[EXERCISE AIM]:
Reproduce all of the material word for word.

◆ ◆ ◆

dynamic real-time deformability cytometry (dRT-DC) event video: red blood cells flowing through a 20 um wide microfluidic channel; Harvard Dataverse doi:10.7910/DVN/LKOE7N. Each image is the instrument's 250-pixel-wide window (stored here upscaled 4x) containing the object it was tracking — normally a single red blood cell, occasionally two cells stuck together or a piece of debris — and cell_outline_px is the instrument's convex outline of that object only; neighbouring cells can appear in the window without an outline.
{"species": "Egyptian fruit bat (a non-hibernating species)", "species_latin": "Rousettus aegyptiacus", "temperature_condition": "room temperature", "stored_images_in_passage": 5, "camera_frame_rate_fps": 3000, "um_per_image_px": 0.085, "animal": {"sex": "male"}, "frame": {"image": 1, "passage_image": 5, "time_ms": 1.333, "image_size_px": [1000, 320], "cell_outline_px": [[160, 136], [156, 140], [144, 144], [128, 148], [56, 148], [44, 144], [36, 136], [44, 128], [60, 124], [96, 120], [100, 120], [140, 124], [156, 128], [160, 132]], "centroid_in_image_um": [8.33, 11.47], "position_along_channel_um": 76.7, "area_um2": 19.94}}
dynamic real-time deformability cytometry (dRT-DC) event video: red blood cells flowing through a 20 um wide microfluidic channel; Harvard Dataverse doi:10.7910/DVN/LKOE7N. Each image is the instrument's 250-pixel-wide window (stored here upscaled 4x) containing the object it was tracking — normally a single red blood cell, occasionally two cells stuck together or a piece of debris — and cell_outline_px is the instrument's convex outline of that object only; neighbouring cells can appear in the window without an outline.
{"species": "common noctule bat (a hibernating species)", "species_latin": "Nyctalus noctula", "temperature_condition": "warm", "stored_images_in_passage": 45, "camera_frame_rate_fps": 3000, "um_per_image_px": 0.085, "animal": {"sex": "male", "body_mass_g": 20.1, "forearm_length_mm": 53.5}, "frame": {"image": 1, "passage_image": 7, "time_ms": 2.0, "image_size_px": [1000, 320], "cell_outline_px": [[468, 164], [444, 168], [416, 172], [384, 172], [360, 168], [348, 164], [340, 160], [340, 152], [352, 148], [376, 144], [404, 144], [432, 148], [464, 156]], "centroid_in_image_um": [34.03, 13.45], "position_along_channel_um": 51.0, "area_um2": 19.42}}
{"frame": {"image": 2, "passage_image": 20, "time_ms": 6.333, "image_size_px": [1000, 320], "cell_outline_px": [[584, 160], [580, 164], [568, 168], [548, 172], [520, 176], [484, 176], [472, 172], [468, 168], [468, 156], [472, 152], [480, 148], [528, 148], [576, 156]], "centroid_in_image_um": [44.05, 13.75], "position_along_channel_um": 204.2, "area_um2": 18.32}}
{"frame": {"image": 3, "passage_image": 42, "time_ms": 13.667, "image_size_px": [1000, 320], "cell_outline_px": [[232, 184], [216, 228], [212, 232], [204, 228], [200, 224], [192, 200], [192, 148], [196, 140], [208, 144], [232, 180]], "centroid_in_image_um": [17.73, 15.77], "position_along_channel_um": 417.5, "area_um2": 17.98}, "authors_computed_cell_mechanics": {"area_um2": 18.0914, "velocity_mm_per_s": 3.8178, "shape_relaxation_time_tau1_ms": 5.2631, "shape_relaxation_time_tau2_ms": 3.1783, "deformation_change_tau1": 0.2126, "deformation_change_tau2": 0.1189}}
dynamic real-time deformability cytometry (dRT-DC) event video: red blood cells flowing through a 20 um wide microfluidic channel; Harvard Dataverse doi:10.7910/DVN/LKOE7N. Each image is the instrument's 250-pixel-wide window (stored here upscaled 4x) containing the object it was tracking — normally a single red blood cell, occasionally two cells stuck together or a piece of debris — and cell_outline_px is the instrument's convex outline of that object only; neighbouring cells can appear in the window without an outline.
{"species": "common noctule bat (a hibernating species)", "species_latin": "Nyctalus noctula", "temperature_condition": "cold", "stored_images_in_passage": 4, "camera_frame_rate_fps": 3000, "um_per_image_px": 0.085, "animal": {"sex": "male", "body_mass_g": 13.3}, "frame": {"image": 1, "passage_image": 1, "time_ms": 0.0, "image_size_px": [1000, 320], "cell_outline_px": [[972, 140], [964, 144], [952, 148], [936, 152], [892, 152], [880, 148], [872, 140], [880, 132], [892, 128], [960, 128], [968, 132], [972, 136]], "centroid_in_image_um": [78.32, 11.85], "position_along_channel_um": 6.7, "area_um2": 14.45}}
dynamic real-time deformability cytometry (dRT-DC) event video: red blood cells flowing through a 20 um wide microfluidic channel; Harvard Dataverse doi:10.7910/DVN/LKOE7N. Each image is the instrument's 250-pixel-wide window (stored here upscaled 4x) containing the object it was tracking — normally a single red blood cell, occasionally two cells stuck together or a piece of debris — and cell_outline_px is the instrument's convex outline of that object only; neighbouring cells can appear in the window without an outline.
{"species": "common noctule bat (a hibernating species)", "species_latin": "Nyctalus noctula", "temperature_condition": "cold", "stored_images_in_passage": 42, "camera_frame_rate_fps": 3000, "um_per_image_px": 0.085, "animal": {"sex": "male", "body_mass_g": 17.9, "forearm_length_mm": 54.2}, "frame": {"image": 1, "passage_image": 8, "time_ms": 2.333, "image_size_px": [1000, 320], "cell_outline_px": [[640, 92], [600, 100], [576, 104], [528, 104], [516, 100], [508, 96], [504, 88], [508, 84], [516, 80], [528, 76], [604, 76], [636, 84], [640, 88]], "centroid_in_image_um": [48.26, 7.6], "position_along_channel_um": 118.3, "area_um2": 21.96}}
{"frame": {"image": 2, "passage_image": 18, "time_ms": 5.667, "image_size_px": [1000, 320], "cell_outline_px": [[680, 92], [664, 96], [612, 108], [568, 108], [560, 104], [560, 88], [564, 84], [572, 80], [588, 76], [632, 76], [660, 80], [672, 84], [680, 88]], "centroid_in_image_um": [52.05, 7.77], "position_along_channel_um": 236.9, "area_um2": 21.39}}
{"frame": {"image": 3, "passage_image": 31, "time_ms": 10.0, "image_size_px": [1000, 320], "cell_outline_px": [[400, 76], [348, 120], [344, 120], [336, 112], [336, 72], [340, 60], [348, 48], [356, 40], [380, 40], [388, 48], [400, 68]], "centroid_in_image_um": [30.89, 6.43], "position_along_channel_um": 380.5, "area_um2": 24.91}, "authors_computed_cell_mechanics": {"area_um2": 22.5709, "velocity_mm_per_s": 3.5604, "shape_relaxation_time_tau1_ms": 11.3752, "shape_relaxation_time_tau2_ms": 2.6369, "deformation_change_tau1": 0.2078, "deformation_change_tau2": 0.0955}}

◆ ◆ ◆

[FINAL RESULT]:
dynamic real-time deformability cytometry (dRT-DC) event video: red blood cells flowing through a 20 um wide microfluidic channel; Harvard Dataverse doi:10.7910/DVN/LKOE7N. Each image is the instrument's 250-pixel-wide window (stored here upscaled 4x) containing the object it was tracking — normally a single red blood cell, occasionally two cells stuck together or a piece of debris — and cell_outline_px is the instrument's convex outline of that object only; neighbouring cells can appear in the window without an outline.
{"species": "Egyptian fruit bat (a non-hibernating species)", "species_latin": "Rousettus aegyptiacus", "temperature_condition": "room temperature", "stored_images_in_passage": 5, "camera_frame_rate_fps": 3000, "um_per_image_px": 0.085, "animal": {"sex": "male"}, "frame": {"image": 1, "passage_image": 5, "time_ms": 1.333, "image_size_px": [1000, 320], "cell_outline_px": [[160, 136], [156, 140], [144, 144], [128, 148], [56, 148], [44, 144], [36, 136], [44, 128], [60, 124], [96, 120], [100, 120], [140, 124], [156, 128], [160, 132]], "centroid_in_image_um": [8.33, 11.47], "position_along_channel_um": 76.7, "area_um2": 19.94}}
dynamic real-time deformability cytometry (dRT-DC) event video: red blood cells flowing through a 20 um wide microfluidic channel; Harvard Dataverse doi:10.7910/DVN/LKOE7N. Each image is the instrument's 250-pixel-wide window (stored here upscaled 4x) containing the object it was tracking — normally a single red blood cell, occasionally two cells stuck together or a piece of debris — and cell_outline_px is the instrument's convex outline of that object only; neighbouring cells can appear in the window without an outline.
{"species": "common noctule bat (a hibernating species)", "species_latin": "Nyctalus noctula", "temperature_condition": "warm", "stored_images_in_passage": 45, "camera_frame_rate_fps": 3000, "um_per_image_px": 0.085, "animal": {"sex": "male", "body_mass_g": 20.1, "forearm_length_mm": 53.5}, "frame": {"image": 1, "passage_image": 7, "time_ms": 2.0, "image_size_px": [1000, 320], "cell_outline_px": [[468, 164], [444, 168], [416, 172], [384, 172], [360, 168], [348, 164], [340, 160], [340, 152], [352, 148], [376, 144], [404, 144], [432, 148], [464, 156]], "centroid_in_image_um": [34.03, 13.45], "position_along_channel_um": 51.0, "area_um2": 19.42}}
{"frame": {"image": 2, "passage_image": 20, "time_ms": 6.333, "image_size_px": [1000, 320], "cell_outline_px": [[584, 160], [580, 164], [568, 168], [548, 172], [520, 176], [484, 176], [472, 172], [468, 168], [468, 156], [472, 152], [480, 148], [528, 148], [576, 156]], "centroid_in_image_um": [44.05, 13.75], "position_along_channel_um": 204.2, "area_um2": 18.32}}
{"frame": {"image": 3, "passage_image": 42, "time_ms": 13.667, "image_size_px": [1000, 320], "cell_outline_px": [[232, 184], [216, 228], [212, 232], [204, 228], [200, 224], [192, 200], [192, 148], [196, 140], [208, 144], [232, 180]], "centroid_in_image_um": [17.73, 15.77], "position_along_channel_um": 417.5, "area_um2": 17.98}, "authors_computed_cell_mechanics": {"area_um2": 18.0914, "velocity_mm_per_s": 3.8178, "shape_relaxation_time_tau1_ms": 5.2631, "shape_relaxation_time_tau2_ms": 3.1783, "deformation_change_tau1": 0.2126, "deformation_change_tau2": 0.1189}}
dynamic real-time deformability cytometry (dRT-DC) event video: red blood cells flowing through a 20 um wide microfluidic channel; Harvard Dataverse doi:10.7910/DVN/LKOE7N. Each image is the instrument's 250-pixel-wide window (stored here upscaled 4x) containing the object it was tracking — normally a single red blood cell, occasionally two cells stuck together or a piece of debris — and cell_outline_px is the instrument's convex outline of that object only; neighbouring cells can appear in the window without an outline.
{"species": "common noctule bat (a hibernating species)", "species_latin": "Nyctalus noctula", "temperature_condition": "cold", "stored_images_in_passage": 4, "camera_frame_rate_fps": 3000, "um_per_image_px": 0.085, "animal": {"sex": "male", "body_mass_g": 13.3}, "frame": {"image": 1, "passage_image": 1, "time_ms": 0.0, "image_size_px": [1000, 320], "cell_outline_px": [[972, 140], [964, 144], [952, 148], [936, 152], [892, 152], [880, 148], [872, 140], [880, 132], [892, 128], [960, 128], [968, 132], [972, 136]], "centroid_in_image_um": [78.32, 11.85], "position_along_channel_um": 6.7, "area_um2": 14.45}}
dynamic real-time deformability cytometry (dRT-DC) event video: red blood cells flowing through a 20 um wide microfluidic channel; Harvard Dataverse doi:10.7910/DVN/LKOE7N. Each image is the instrument's 250-pixel-wide window (stored here upscaled 4x) containing the object it was tracking — normally a single red blood cell, occasionally two cells stuck together or a piece of debris — and cell_outline_px is the instrument's convex outline of that object only; neighbouring cells can appear in the window without an outline.
{"species": "common noctule bat (a hibernating species)", "species_latin": "Nyctalus noctula", "temperature_condition": "cold", "stored_images_in_passage": 42, "camera_frame_rate_fps": 3000, "um_per_image_px": 0.085, "animal": {"sex": "male", "body_mass_g": 17.9, "forearm_length_mm": 54.2}, "frame": {"image": 1, "passage_image": 8, "time_ms": 2.333, "image_size_px": [1000, 320], "cell_outline_px": [[640, 92], [600, 100], [576, 104], [528, 104], [516, 100], [508, 96], [504, 88], [508, 84], [516, 80], [528, 76], [604, 76], [636, 84], [640, 88]], "centroid_in_image_um": [48.26, 7.6], "position_along_channel_um": 118.3, "area_um2": 21.96}}
{"frame": {"image": 2, "passage_image": 18, "time_ms": 5.667, "image_size_px": [1000, 320], "cell_outline_px": [[680, 92], [664, 96], [612, 108], [568, 108], [560, 104], [560, 88], [564, 84], [572, 80], [588, 76], [632, 76], [660, 80], [672, 84], [680, 88]], "centroid_in_image_um": [52.05, 7.77], "position_along_channel_um": 236.9, "area_um2": 21.39}}
{"frame": {"image": 3, "passage_image": 31, "time_ms": 10.0, "image_size_px": [1000, 320], "cell_outline_px": [[400, 76], [348, 120], [344, 120], [336, 112], [336, 72], [340, 60], [348, 48], [356, 40], [380, 40], [388, 48], [400, 68]], "centroid_in_image_um": [30.89, 6.43], "position_along_channel_um": 380.5, "area_um2": 24.91}, "authors_computed_cell_mechanics": {"area_um2": 22.5709, "velocity_mm_per_s": 3.5604, "shape_relaxation_time_tau1_ms": 11.3752, "shape_relaxation_time_tau2_ms": 2.6369, "deformation_change_tau1": 0.2078, "deformation_change_tau2": 0.0955}}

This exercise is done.